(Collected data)
---+---
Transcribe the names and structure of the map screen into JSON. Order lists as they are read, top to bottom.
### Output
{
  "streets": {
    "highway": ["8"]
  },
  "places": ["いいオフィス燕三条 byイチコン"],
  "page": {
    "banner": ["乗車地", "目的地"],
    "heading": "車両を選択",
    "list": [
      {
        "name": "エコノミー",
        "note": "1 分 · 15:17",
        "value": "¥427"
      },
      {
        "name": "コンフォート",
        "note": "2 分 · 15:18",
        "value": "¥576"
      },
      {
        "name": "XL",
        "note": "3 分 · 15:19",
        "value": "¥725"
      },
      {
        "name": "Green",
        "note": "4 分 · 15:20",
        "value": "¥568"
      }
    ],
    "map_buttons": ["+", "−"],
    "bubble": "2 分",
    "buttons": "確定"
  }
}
---+---
§ **WHAT THIS TASK INVOLVES**
Transcribe each entry word for word.

§ **RESPONSE TO THIS EXERCISE**
Transcribe the names and structure of the map screen into JSON. Order lists as they are read, top to bottom.
### Output
{
  "streets": {
    "highway": ["8"]
  },
  "places": ["いいオフィス燕三条 byイチコン"],
  "page": {
    "banner": ["乗車地", "目的地"],
    "heading": "車両を選択",
    "list": [
      {
        "name": "エコノミー",
        "note": "1 分 · 15:17",
        "value": "¥427"
      },
      {
        "name": "コンフォート",
        "note": "2 分 · 15:18",
        "value": "¥576"
      },
      {
        "name": "XL",
        "note": "3 分 · 15:19",
        "value": "¥725"
      },
      {
        "name": "Green",
        "note": "4 分 · 15:20",
        "value": "¥568"
      }
    ],
    "map_buttons": ["+", "−"],
    "bubble": "2 分",
    "buttons": "確定"
  }
}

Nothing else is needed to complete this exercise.